Page excerpt:
+ + +
There will still be as many as 840,000 “returning citizens” surging the polls, a new army of voters that could hold huge sway in the tightly divided swing state.
Yet in withholding the vote from about half a million people like Ms. Nichols, “it’s quite clear the Legislature has gone well beyond what nearly two-thirds of Floridians thought they were voting on,” says University of Florida political scientist Daniel Smith, an expert on how legislatures treat ballot measures.
“The [constitutional] amendment says, if you read it, you have to complete your sentence,” Governor DeSantis said at an environmental issue forum at the University of Miami’s Rosenstiel School of Marine and Atmospheric Science. “And I think most people understand you can be sentenced to jail, probation, restoration if you harm someone. You can be sentenced with a fine. People that bilk people out of money, sometimes that is an appropriate sentence. That’s what the constitutional provision said. I think the Legislature just implemented that as it’s written.”
Two of the people behind Amendment 4 – Desmond Meade and Neil Volz – opposed the addition. They say their organization, the Florida Rights Restoration Coalition, attended myriad Senate subcommittee meetings as the bill made its way through the statehouse. One day 600 former felons showed up to discuss the amendment.
‘Win at the margins’
To critics, the decision of the Legislature and governor to impose their will on the law is part of an emerging Republican playbook: winning by subtraction. The stakes are huge, with Florida shaping up to be a key battleground in 2020.
“The plight of voter rights [in Florida] is part of that bigger narrative of the right: to win at the margins,” says Texas Tech University political scientist Seth McKee, a longtime Florida observer. “It’s not a Southern thing. It’s a competition thing.”
Yet the nine-year effort to restore full citizenship to former felons, its proponents say, remains “about people, not politics.”
Amendment 4 “was framed as a question of right and wrong, of morality, of returning a civic voice to people who had served their sentences – a come-back-home,” says David Daley, author of “The True Story Behind the Secret Plan to Steal America’s Democracy.” “That united people across racial lines in Florida. ... This was a supermajority of Republicans, Democrats, independents, whites, blacks, Latinos – a real coalition.”
The decision by Mr. DeSantis and the GOP-led Legislature to alter the decision of nearly two-thirds of a state’s electorate is not an uncommon reaction to ballot initiatives. The Massachusetts Legislature voted to delay legalizing recreational marijuana sales after voters approved it in 2016. Also in 2016, voters in Maine approved four ballot questions and a bond issue. In 2017, the state Legislature voted to amend or repeal three of the four measures. (Maine lawmakers tried but ultimately failed to repeal a ranked-choice voting law.)
But Florida also has a history of voter suppression that traces back to the Civil War. Historians there say that the roots can be traced back to the day when a group of boys and older men fended off a Union attempt to take Tallahassee in early 1865, leaving it the only Confederate capital not to fall.
That factored into the Florida’s unique sense of invincibility, that it could in practice, if not legally, ignore what Florida Supreme Court Chief Justice Charles H. DuPont in 1865 called “the exactions of the fanatical theorists.”
“Deep into Florida history, back when Florida was a Southern state, there was a realization after the Civil War that [black people] are potential voters now,” says Gary Mormino, author of “Land of Sunshine, State of Dreams,” a social history of Florida. “And [the disenfranchisement] that happened wasn’t really a conspiracy, because it was pretty wide out in the open. They basically said, ‘What can we do to keep African Americans from taking over Florida?’”
+ + +
Supplied data:
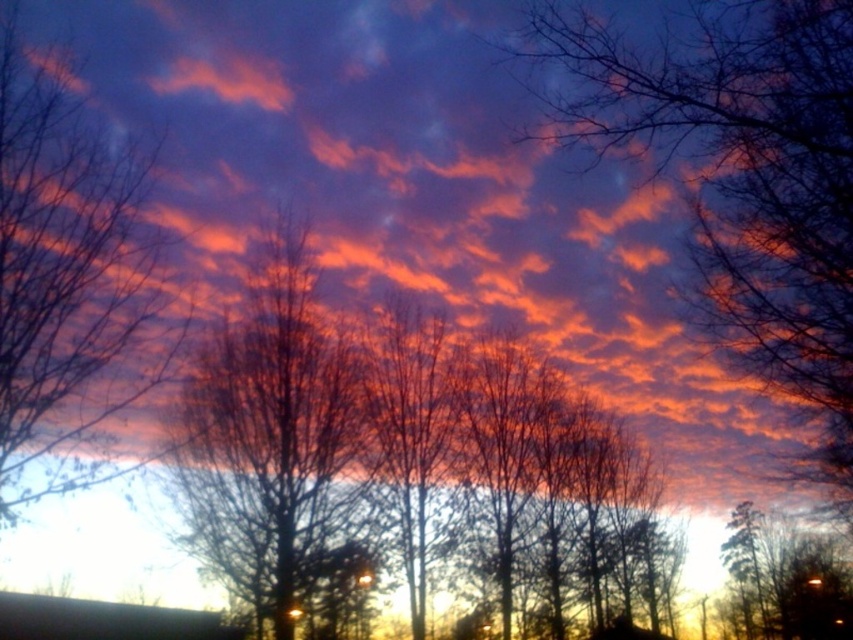
You are a photographer trying to capture the sunset scene. You notice a point at coordinate (741,179) in the image. What object is located at that point?

The point at coordinate (741,179) indicates silhouette bare branches at upper center.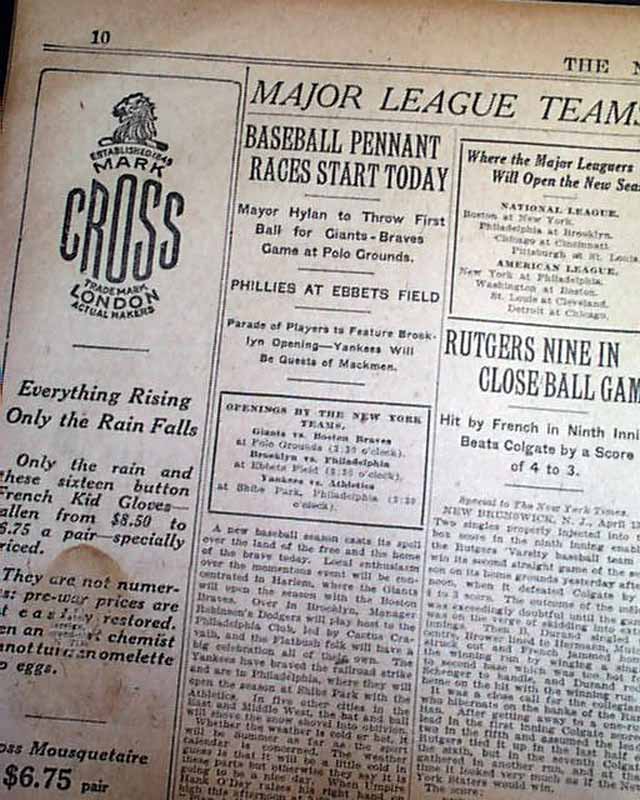
This screenshot has height=800, width=640. In order to click on newspaper in this screenshot , I will do click(349, 482).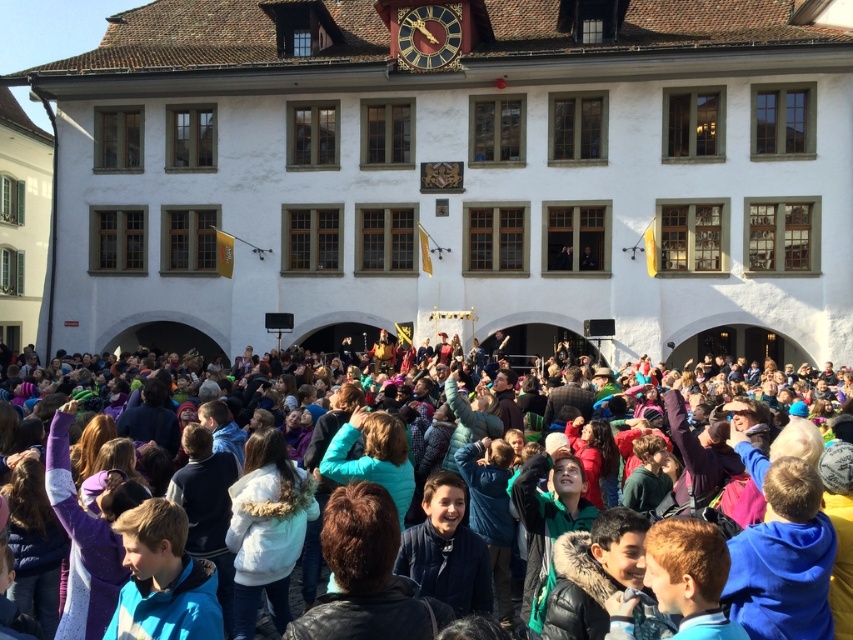
Question: Which object is farther from the camera taking this photo?

Choices:
 (A) multicolored clothing at center
 (B) gold-gilded wooden clock at upper center

Answer: (B)

Question: Considering the relative positions of multicolored clothing at center and gold-gilded wooden clock at upper center in the image provided, where is multicolored clothing at center located with respect to gold-gilded wooden clock at upper center?

Choices:
 (A) left
 (B) right

Answer: (A)

Question: Can you confirm if multicolored clothing at center is bigger than gold-gilded wooden clock at upper center?

Choices:
 (A) no
 (B) yes

Answer: (B)

Question: Among these points, which one is farthest from the camera?

Choices:
 (A) (428, 36)
 (B) (279, 612)

Answer: (A)

Question: In this image, where is multicolored clothing at center located relative to gold-gilded wooden clock at upper center?

Choices:
 (A) below
 (B) above

Answer: (A)

Question: Which point appears farthest from the camera in this image?

Choices:
 (A) (442, 32)
 (B) (210, 509)

Answer: (A)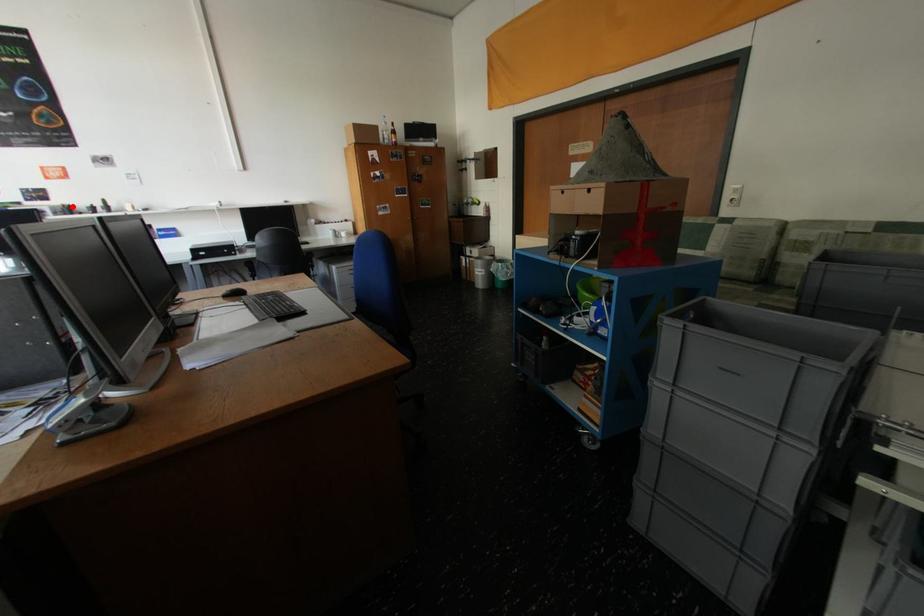
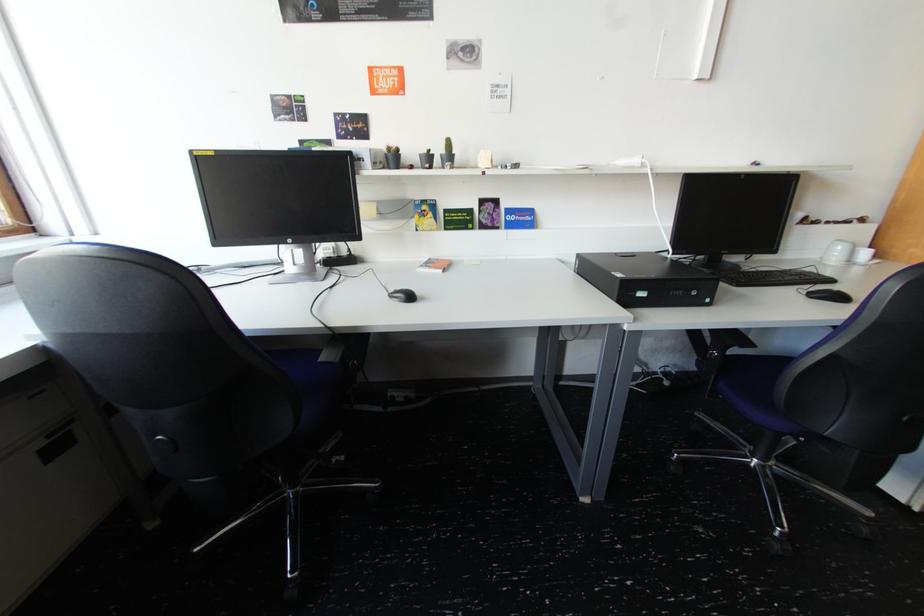
Question: I am providing you with two images of the same scene from different viewpoints. Given a red point in image1, look at the same physical point in image2. Is it:

Choices:
 (A) Closer to the viewpoint
 (B) Farther from the viewpoint

Answer: (A)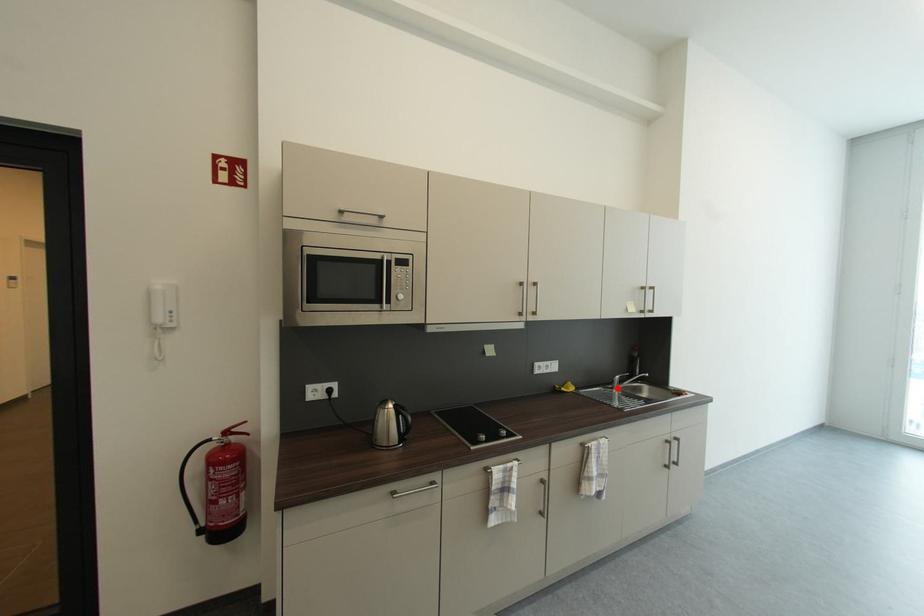
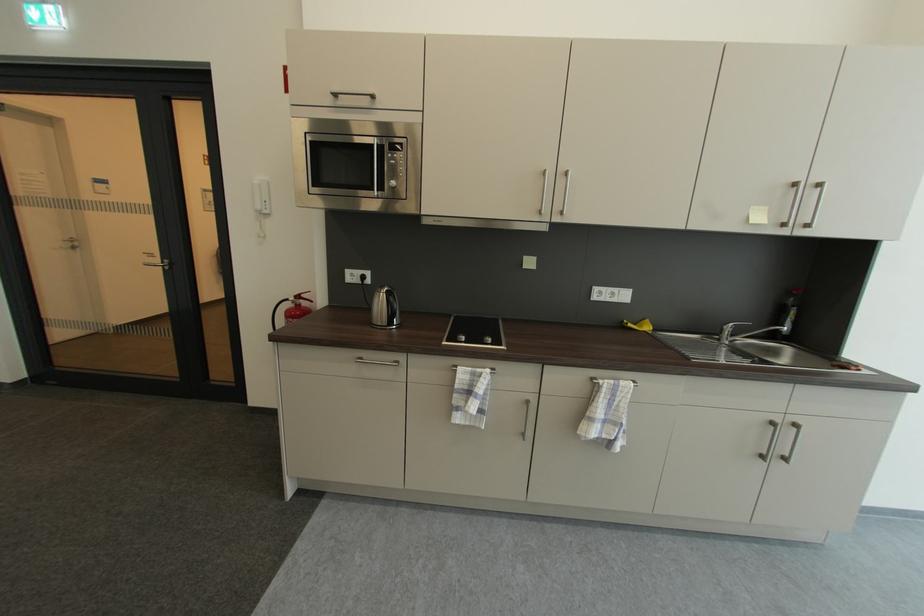
Question: I am providing you with two images of the same scene from different viewpoints. A red point is marked on the first image. At the location where the point appears in image 1, is it still visible in image 2?

Choices:
 (A) Yes
 (B) No

Answer: (A)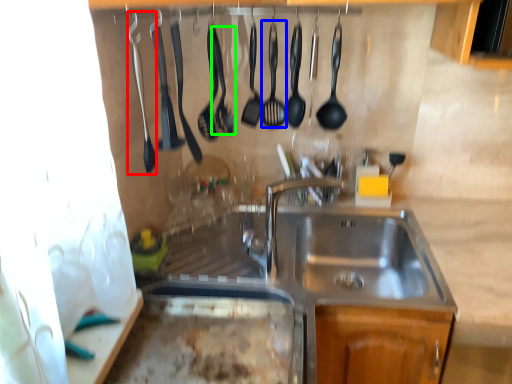
Question: Based on their relative distances, which object is farther from silverware (highlighted by a red box)? Choose from utensil (highlighted by a blue box) and utensil (highlighted by a green box).

Choices:
 (A) utensil
 (B) utensil

Answer: (A)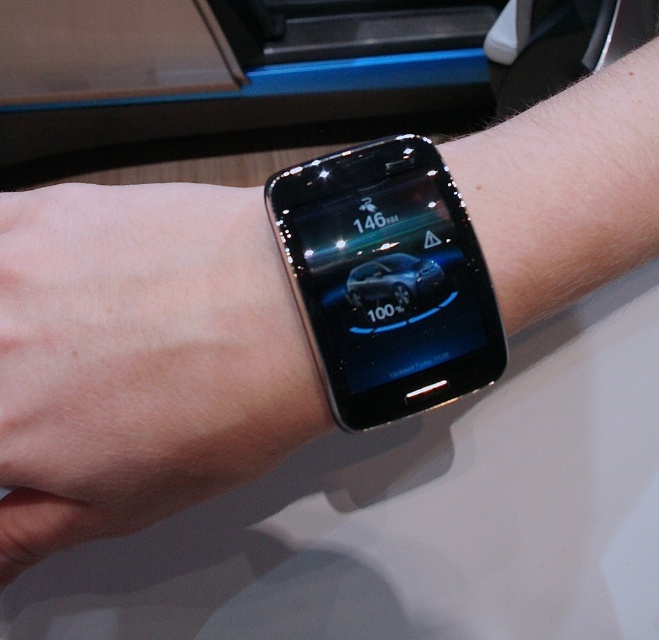
Can you confirm if satin gold watch at center is wider than sleek metallic car at center?

Indeed, satin gold watch at center has a greater width compared to sleek metallic car at center.

What do you see at coordinates (140, 358) in the screenshot? Image resolution: width=659 pixels, height=640 pixels. I see `satin gold watch at center` at bounding box center [140, 358].

Is point (165, 237) less distant than point (357, 273)?

No, (165, 237) is further to viewer.

This screenshot has height=640, width=659. What are the coordinates of `satin gold watch at center` in the screenshot? It's located at [x=140, y=358].

Can you confirm if satin gold watch at center is smaller than sleek black smartwatch at center?

No, satin gold watch at center is not smaller than sleek black smartwatch at center.

Is satin gold watch at center positioned before sleek black smartwatch at center?

No.

At what (x,y) coordinates should I click in order to perform the action: click on satin gold watch at center. Please return your answer as a coordinate pair (x, y). Looking at the image, I should click on (140, 358).

Can you confirm if sleek black smartwatch at center is thinner than sleek metallic car at center?

Incorrect, sleek black smartwatch at center's width is not less than sleek metallic car at center's.

From the picture: Who is positioned more to the right, sleek black smartwatch at center or sleek metallic car at center?

Positioned to the right is sleek metallic car at center.

Who is more forward, (397, 180) or (395, 272)?

Point (395, 272)

Where is `sleek black smartwatch at center`? This screenshot has height=640, width=659. sleek black smartwatch at center is located at coordinates [x=386, y=280].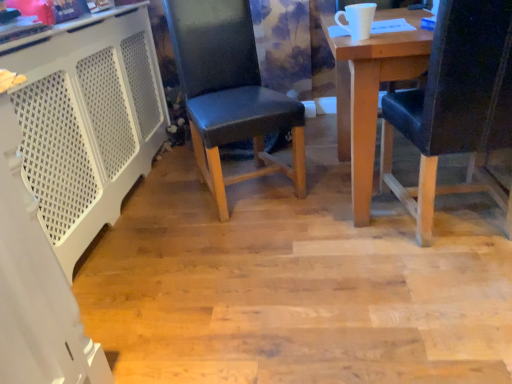
Image resolution: width=512 pixels, height=384 pixels. I want to click on free area below black leather chair at center, marked as the second chair in a right-to-left arrangement (from a real-world perspective), so click(252, 189).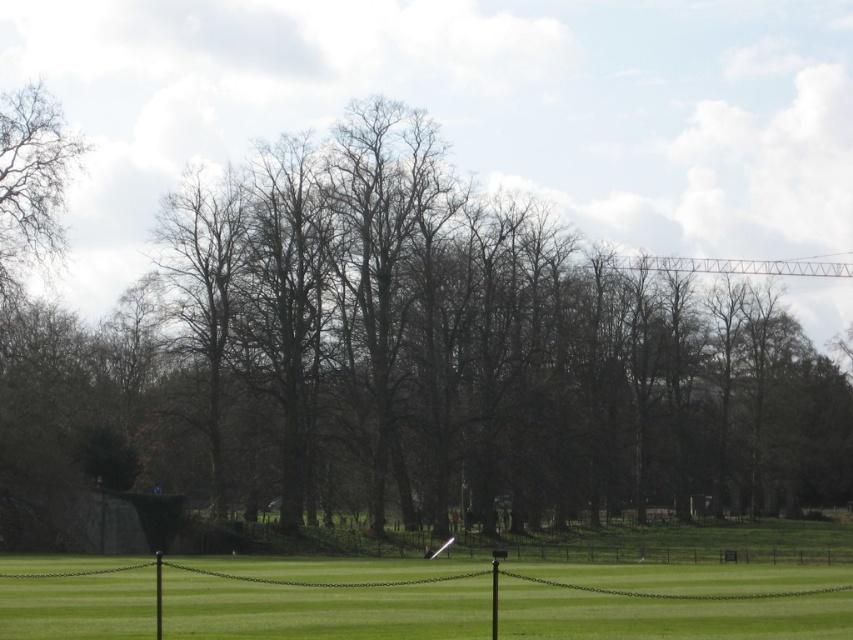
Is brown leafless tree at center shorter than green grass at center?

No.

Between brown leafless tree at center and green grass at center, which one has less height?

With less height is green grass at center.

Who is more forward, (0, 240) or (740, 620)?

Point (740, 620) is more forward.

You are a GUI agent. You are given a task and a screenshot of the screen. Output one action in this format:
    pyautogui.click(x=<x>, y=<y>)
    Task: Click on the brown leafless tree at center
    
    Given the screenshot: What is the action you would take?
    pyautogui.click(x=393, y=353)

Can you confirm if brown leafless tree at center is shorter than bare branches at left?

No.

Is point (697, 401) closer to viewer compared to point (45, 252)?

No, it is not.

I want to click on brown leafless tree at center, so click(393, 353).

Is green grass at center to the left of bare branches at left from the viewer's perspective?

Incorrect, green grass at center is not on the left side of bare branches at left.

Which of these two, green grass at center or bare branches at left, stands shorter?

bare branches at left

Identify the location of green grass at center. (672, 602).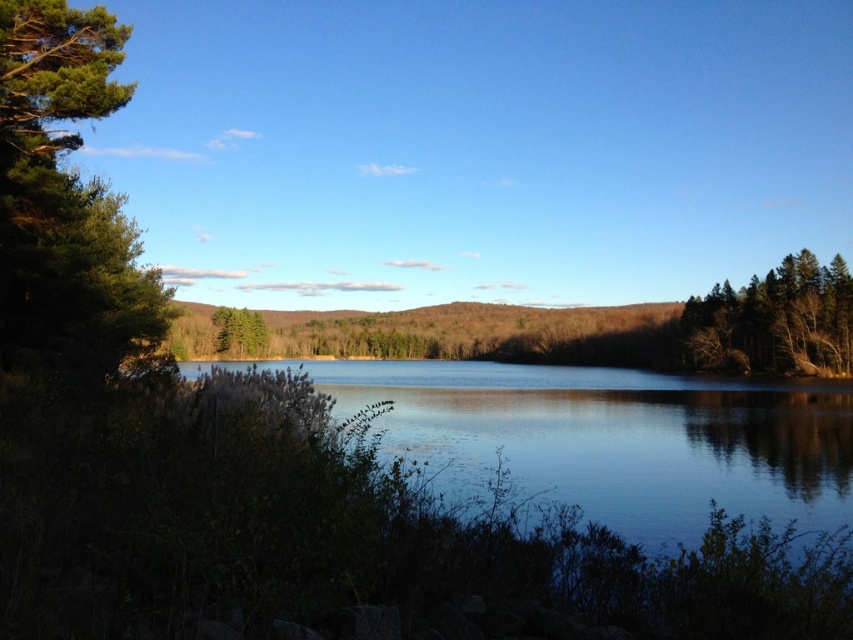
This screenshot has height=640, width=853. What do you see at coordinates (606, 440) in the screenshot?
I see `clear water at center` at bounding box center [606, 440].

At what (x,y) coordinates should I click in order to perform the action: click on clear water at center. Please return your answer as a coordinate pair (x, y). Image resolution: width=853 pixels, height=640 pixels. Looking at the image, I should click on (606, 440).

Can you confirm if clear water at center is positioned to the left of green matte tree at right?

Correct, you'll find clear water at center to the left of green matte tree at right.

Can you confirm if clear water at center is smaller than green matte tree at right?

Actually, clear water at center might be larger than green matte tree at right.

You are a GUI agent. You are given a task and a screenshot of the screen. Output one action in this format:
    pyautogui.click(x=<x>, y=<y>)
    Task: Click on the clear water at center
    The width and height of the screenshot is (853, 640).
    Given the screenshot: What is the action you would take?
    pyautogui.click(x=606, y=440)

Based on the photo, can you confirm if green matte tree at right is positioned to the left of green matte tree at center-left?

In fact, green matte tree at right is to the right of green matte tree at center-left.

Is point (778, 298) positioned after point (251, 353)?

No, it is not.

At what (x,y) coordinates should I click in order to perform the action: click on green matte tree at right. Please return your answer as a coordinate pair (x, y). The image size is (853, 640). Looking at the image, I should click on (775, 321).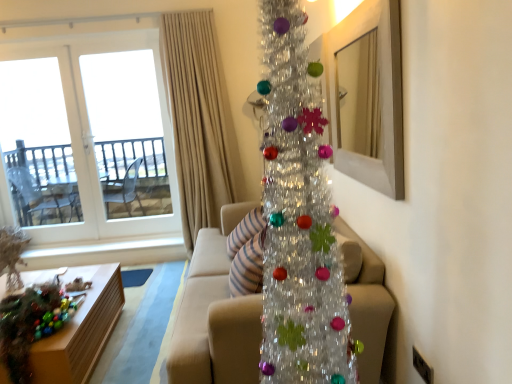
Question: Does point (331, 44) appear closer or farther from the camera than point (199, 23)?

Choices:
 (A) farther
 (B) closer

Answer: (B)

Question: In the image, is wooden mirror at upper right on the left side or the right side of beige fabric curtain at upper center?

Choices:
 (A) right
 (B) left

Answer: (A)

Question: Estimate the real-world distances between objects in this image. Which object is farther from the transparent glass door at upper left?

Choices:
 (A) beige fabric curtain at upper center
 (B) wooden mirror at upper right
 (C) shiny metallic christmas tree at center
 (D) wooden table at lower left
 (E) beige fabric couch at center

Answer: (C)

Question: Estimate the real-world distances between objects in this image. Which object is farther from the beige fabric couch at center?

Choices:
 (A) shiny metallic christmas tree at center
 (B) beige fabric curtain at upper center
 (C) wooden table at lower left
 (D) transparent glass door at upper left
 (E) wooden mirror at upper right

Answer: (D)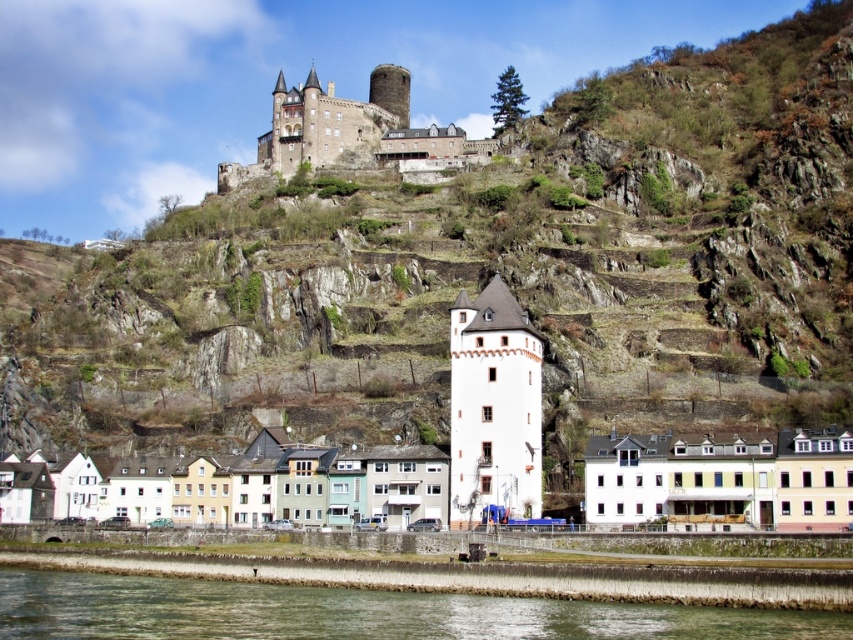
+ + +
List of tasks:
[A] In the article on Florida voting rights, what is the name of the organization that Desmond Meade and Neil Volz belong to?
[B] Write out word for word the passage of the Florida voting rights article starting at "The decision by" and ending at "not to fall.".

Solutions to the problems:
[A] The Florida Rights Restoration Coalition.

[B]
The decision by Mr. DeSantis and the GOP-led Legislature to alter the decision of nearly two-thirds of a state’s electorate is not an uncommon reaction to ballot initiatives. The Massachusetts Legislature voted to delay legalizing recreational marijuana sales after voters approved it in 2016. Also in 2016, voters in Maine approved four ballot questions and a bond issue. In 2017, the state Legislature voted to amend or repeal three of the four measures. (Maine lawmakers tried but ultimately failed to repeal a ranked-choice voting law.)
But Florida also has a history of voter suppression that traces back to the Civil War. Historians there say that the roots can be traced back to the day when a group of boys and older men fended off a Union attempt to take Tallahassee in early 1865, leaving it the only Confederate capital not to fall.